The problem:
Without any change, set down every record below.

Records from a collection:

>>>>

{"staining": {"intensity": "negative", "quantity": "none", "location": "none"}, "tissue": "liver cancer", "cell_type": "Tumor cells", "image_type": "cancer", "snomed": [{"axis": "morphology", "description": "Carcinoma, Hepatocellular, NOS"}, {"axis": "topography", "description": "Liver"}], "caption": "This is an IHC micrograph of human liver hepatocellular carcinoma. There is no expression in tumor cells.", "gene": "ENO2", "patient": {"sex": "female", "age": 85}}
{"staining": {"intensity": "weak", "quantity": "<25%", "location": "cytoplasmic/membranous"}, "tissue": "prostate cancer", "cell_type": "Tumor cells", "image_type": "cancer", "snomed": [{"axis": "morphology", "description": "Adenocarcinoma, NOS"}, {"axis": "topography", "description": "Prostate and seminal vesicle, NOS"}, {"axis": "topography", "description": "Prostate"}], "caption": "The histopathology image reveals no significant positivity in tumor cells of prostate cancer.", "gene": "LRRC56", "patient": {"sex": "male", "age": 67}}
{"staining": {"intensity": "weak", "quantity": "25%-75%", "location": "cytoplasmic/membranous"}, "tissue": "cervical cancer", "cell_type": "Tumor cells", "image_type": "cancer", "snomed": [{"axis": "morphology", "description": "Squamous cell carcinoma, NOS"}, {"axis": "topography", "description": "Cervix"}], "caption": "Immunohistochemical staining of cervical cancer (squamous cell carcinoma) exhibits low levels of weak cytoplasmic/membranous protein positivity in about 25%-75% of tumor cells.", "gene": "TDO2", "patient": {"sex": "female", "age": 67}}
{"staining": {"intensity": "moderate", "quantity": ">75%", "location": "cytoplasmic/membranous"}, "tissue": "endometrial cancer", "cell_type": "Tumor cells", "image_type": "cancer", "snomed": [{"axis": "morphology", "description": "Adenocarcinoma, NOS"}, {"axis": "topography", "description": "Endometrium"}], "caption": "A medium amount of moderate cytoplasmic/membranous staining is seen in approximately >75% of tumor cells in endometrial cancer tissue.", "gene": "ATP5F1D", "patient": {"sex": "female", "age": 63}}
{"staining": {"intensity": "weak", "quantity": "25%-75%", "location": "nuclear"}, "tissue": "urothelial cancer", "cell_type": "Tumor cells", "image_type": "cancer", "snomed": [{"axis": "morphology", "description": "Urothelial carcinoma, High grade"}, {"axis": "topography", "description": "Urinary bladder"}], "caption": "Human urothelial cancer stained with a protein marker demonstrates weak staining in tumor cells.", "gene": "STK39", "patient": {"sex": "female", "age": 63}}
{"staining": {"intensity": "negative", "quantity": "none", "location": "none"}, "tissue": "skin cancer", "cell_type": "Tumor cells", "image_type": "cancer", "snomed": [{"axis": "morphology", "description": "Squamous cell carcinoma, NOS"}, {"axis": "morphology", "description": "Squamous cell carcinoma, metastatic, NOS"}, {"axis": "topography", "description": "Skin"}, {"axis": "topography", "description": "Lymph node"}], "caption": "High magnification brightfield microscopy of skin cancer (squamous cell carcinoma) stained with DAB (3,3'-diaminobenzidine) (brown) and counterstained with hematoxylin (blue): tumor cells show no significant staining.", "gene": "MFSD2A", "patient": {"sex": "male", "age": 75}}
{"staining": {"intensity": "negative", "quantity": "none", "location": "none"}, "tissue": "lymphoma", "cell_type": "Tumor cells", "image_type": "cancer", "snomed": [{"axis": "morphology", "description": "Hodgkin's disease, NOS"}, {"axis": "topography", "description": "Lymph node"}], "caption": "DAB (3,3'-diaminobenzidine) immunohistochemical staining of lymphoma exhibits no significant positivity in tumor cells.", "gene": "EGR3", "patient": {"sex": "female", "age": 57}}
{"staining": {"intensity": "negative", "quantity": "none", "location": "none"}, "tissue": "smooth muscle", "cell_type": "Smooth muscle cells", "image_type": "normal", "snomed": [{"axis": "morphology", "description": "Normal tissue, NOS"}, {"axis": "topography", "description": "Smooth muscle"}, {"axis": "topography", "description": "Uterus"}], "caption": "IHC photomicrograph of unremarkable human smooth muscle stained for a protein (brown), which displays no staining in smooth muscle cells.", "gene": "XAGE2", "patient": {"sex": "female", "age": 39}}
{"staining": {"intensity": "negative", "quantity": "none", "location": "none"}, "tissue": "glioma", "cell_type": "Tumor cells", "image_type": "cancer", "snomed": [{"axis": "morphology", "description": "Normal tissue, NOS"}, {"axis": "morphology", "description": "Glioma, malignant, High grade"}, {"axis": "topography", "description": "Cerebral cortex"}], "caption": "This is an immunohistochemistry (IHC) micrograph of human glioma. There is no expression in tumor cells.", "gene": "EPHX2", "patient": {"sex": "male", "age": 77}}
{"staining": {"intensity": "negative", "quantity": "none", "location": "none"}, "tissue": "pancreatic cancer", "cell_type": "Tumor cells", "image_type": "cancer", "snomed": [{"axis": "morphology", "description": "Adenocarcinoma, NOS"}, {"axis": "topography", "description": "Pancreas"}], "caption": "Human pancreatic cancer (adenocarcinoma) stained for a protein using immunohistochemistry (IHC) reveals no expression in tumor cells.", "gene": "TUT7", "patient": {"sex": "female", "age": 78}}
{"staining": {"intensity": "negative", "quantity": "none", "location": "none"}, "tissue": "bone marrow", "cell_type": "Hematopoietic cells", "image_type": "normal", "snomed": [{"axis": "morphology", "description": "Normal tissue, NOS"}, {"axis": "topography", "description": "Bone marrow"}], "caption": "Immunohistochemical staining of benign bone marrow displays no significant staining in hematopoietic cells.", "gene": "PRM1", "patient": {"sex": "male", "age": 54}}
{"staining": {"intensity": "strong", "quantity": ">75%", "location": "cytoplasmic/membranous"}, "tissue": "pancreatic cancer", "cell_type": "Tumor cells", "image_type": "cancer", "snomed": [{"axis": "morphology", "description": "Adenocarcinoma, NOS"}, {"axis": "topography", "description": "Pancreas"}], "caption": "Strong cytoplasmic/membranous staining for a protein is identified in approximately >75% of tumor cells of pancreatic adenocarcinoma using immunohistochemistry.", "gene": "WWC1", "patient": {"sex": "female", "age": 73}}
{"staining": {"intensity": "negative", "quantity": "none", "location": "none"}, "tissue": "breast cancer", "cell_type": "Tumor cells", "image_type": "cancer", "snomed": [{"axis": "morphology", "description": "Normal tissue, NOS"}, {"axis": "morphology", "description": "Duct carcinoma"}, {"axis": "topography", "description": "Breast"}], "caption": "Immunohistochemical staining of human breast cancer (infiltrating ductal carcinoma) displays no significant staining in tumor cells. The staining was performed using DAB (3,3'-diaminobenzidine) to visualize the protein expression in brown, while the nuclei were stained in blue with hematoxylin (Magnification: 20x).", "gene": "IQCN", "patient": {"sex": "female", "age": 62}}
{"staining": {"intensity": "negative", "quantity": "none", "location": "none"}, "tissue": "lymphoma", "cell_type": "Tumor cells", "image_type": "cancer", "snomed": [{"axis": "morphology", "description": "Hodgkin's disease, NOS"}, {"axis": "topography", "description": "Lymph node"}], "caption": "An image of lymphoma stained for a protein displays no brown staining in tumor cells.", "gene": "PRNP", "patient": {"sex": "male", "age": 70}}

<<<<

Reply:
{"staining": {"intensity": "negative", "quantity": "none", "location": "none"}, "tissue": "liver cancer", "cell_type": "Tumor cells", "image_type": "cancer", "snomed": [{"axis": "morphology", "description": "Carcinoma, Hepatocellular, NOS"}, {"axis": "topography", "description": "Liver"}], "caption": "This is an IHC micrograph of human liver hepatocellular carcinoma. There is no expression in tumor cells.", "gene": "ENO2", "patient": {"sex": "female", "age": 85}}
{"staining": {"intensity": "weak", "quantity": "<25%", "location": "cytoplasmic/membranous"}, "tissue": "prostate cancer", "cell_type": "Tumor cells", "image_type": "cancer", "snomed": [{"axis": "morphology", "description": "Adenocarcinoma, NOS"}, {"axis": "topography", "description": "Prostate and seminal vesicle, NOS"}, {"axis": "topography", "description": "Prostate"}], "caption": "The histopathology image reveals no significant positivity in tumor cells of prostate cancer.", "gene": "LRRC56", "patient": {"sex": "male", "age": 67}}
{"staining": {"intensity": "weak", "quantity": "25%-75%", "location": "cytoplasmic/membranous"}, "tissue": "cervical cancer", "cell_type": "Tumor cells", "image_type": "cancer", "snomed": [{"axis": "morphology", "description": "Squamous cell carcinoma, NOS"}, {"axis": "topography", "description": "Cervix"}], "caption": "Immunohistochemical staining of cervical cancer (squamous cell carcinoma) exhibits low levels of weak cytoplasmic/membranous protein positivity in about 25%-75% of tumor cells.", "gene": "TDO2", "patient": {"sex": "female", "age": 67}}
{"staining": {"intensity": "moderate", "quantity": ">75%", "location": "cytoplasmic/membranous"}, "tissue": "endometrial cancer", "cell_type": "Tumor cells", "image_type": "cancer", "snomed": [{"axis": "morphology", "description": "Adenocarcinoma, NOS"}, {"axis": "topography", "description": "Endometrium"}], "caption": "A medium amount of moderate cytoplasmic/membranous staining is seen in approximately >75% of tumor cells in endometrial cancer tissue.", "gene": "ATP5F1D", "patient": {"sex": "female", "age": 63}}
{"staining": {"intensity": "weak", "quantity": "25%-75%", "location": "nuclear"}, "tissue": "urothelial cancer", "cell_type": "Tumor cells", "image_type": "cancer", "snomed": [{"axis": "morphology", "description": "Urothelial carcinoma, High grade"}, {"axis": "topography", "description": "Urinary bladder"}], "caption": "Human urothelial cancer stained with a protein marker demonstrates weak staining in tumor cells.", "gene": "STK39", "patient": {"sex": "female", "age": 63}}
{"staining": {"intensity": "negative", "quantity": "none", "location": "none"}, "tissue": "skin cancer", "cell_type": "Tumor cells", "image_type": "cancer", "snomed": [{"axis": "morphology", "description": "Squamous cell carcinoma, NOS"}, {"axis": "morphology", "description": "Squamous cell carcinoma, metastatic, NOS"}, {"axis": "topography", "description": "Skin"}, {"axis": "topography", "description": "Lymph node"}], "caption": "High magnification brightfield microscopy of skin cancer (squamous cell carcinoma) stained with DAB (3,3'-diaminobenzidine) (brown) and counterstained with hematoxylin (blue): tumor cells show no significant staining.", "gene": "MFSD2A", "patient": {"sex": "male", "age": 75}}
{"staining": {"intensity": "negative", "quantity": "none", "location": "none"}, "tissue": "lymphoma", "cell_type": "Tumor cells", "image_type": "cancer", "snomed": [{"axis": "morphology", "description": "Hodgkin's disease, NOS"}, {"axis": "topography", "description": "Lymph node"}], "caption": "DAB (3,3'-diaminobenzidine) immunohistochemical staining of lymphoma exhibits no significant positivity in tumor cells.", "gene": "EGR3", "patient": {"sex": "female", "age": 57}}
{"staining": {"intensity": "negative", "quantity": "none", "location": "none"}, "tissue": "smooth muscle", "cell_type": "Smooth muscle cells", "image_type": "normal", "snomed": [{"axis": "morphology", "description": "Normal tissue, NOS"}, {"axis": "topography", "description": "Smooth muscle"}, {"axis": "topography", "description": "Uterus"}], "caption": "IHC photomicrograph of unremarkable human smooth muscle stained for a protein (brown), which displays no staining in smooth muscle cells.", "gene": "XAGE2", "patient": {"sex": "female", "age": 39}}
{"staining": {"intensity": "negative", "quantity": "none", "location": "none"}, "tissue": "glioma", "cell_type": "Tumor cells", "image_type": "cancer", "snomed": [{"axis": "morphology", "description": "Normal tissue, NOS"}, {"axis": "morphology", "description": "Glioma, malignant, High grade"}, {"axis": "topography", "description": "Cerebral cortex"}], "caption": "This is an immunohistochemistry (IHC) micrograph of human glioma. There is no expression in tumor cells.", "gene": "EPHX2", "patient": {"sex": "male", "age": 77}}
{"staining": {"intensity": "negative", "quantity": "none", "location": "none"}, "tissue": "pancreatic cancer", "cell_type": "Tumor cells", "image_type": "cancer", "snomed": [{"axis": "morphology", "description": "Adenocarcinoma, NOS"}, {"axis": "topography", "description": "Pancreas"}], "caption": "Human pancreatic cancer (adenocarcinoma) stained for a protein using immunohistochemistry (IHC) reveals no expression in tumor cells.", "gene": "TUT7", "patient": {"sex": "female", "age": 78}}
{"staining": {"intensity": "negative", "quantity": "none", "location": "none"}, "tissue": "bone marrow", "cell_type": "Hematopoietic cells", "image_type": "normal", "snomed": [{"axis": "morphology", "description": "Normal tissue, NOS"}, {"axis": "topography", "description": "Bone marrow"}], "caption": "Immunohistochemical staining of benign bone marrow displays no significant staining in hematopoietic cells.", "gene": "PRM1", "patient": {"sex": "male", "age": 54}}
{"staining": {"intensity": "strong", "quantity": ">75%", "location": "cytoplasmic/membranous"}, "tissue": "pancreatic cancer", "cell_type": "Tumor cells", "image_type": "cancer", "snomed": [{"axis": "morphology", "description": "Adenocarcinoma, NOS"}, {"axis": "topography", "description": "Pancreas"}], "caption": "Strong cytoplasmic/membranous staining for a protein is identified in approximately >75% of tumor cells of pancreatic adenocarcinoma using immunohistochemistry.", "gene": "WWC1", "patient": {"sex": "female", "age": 73}}
{"staining": {"intensity": "negative", "quantity": "none", "location": "none"}, "tissue": "breast cancer", "cell_type": "Tumor cells", "image_type": "cancer", "snomed": [{"axis": "morphology", "description": "Normal tissue, NOS"}, {"axis": "morphology", "description": "Duct carcinoma"}, {"axis": "topography", "description": "Breast"}], "caption": "Immunohistochemical staining of human breast cancer (infiltrating ductal carcinoma) displays no significant staining in tumor cells. The staining was performed using DAB (3,3'-diaminobenzidine) to visualize the protein expression in brown, while the nuclei were stained in blue with hematoxylin (Magnification: 20x).", "gene": "IQCN", "patient": {"sex": "female", "age": 62}}
{"staining": {"intensity": "negative", "quantity": "none", "location": "none"}, "tissue": "lymphoma", "cell_type": "Tumor cells", "image_type": "cancer", "snomed": [{"axis": "morphology", "description": "Hodgkin's disease, NOS"}, {"axis": "topography", "description": "Lymph node"}], "caption": "An image of lymphoma stained for a protein displays no brown staining in tumor cells.", "gene": "PRNP", "patient": {"sex": "male", "age": 70}}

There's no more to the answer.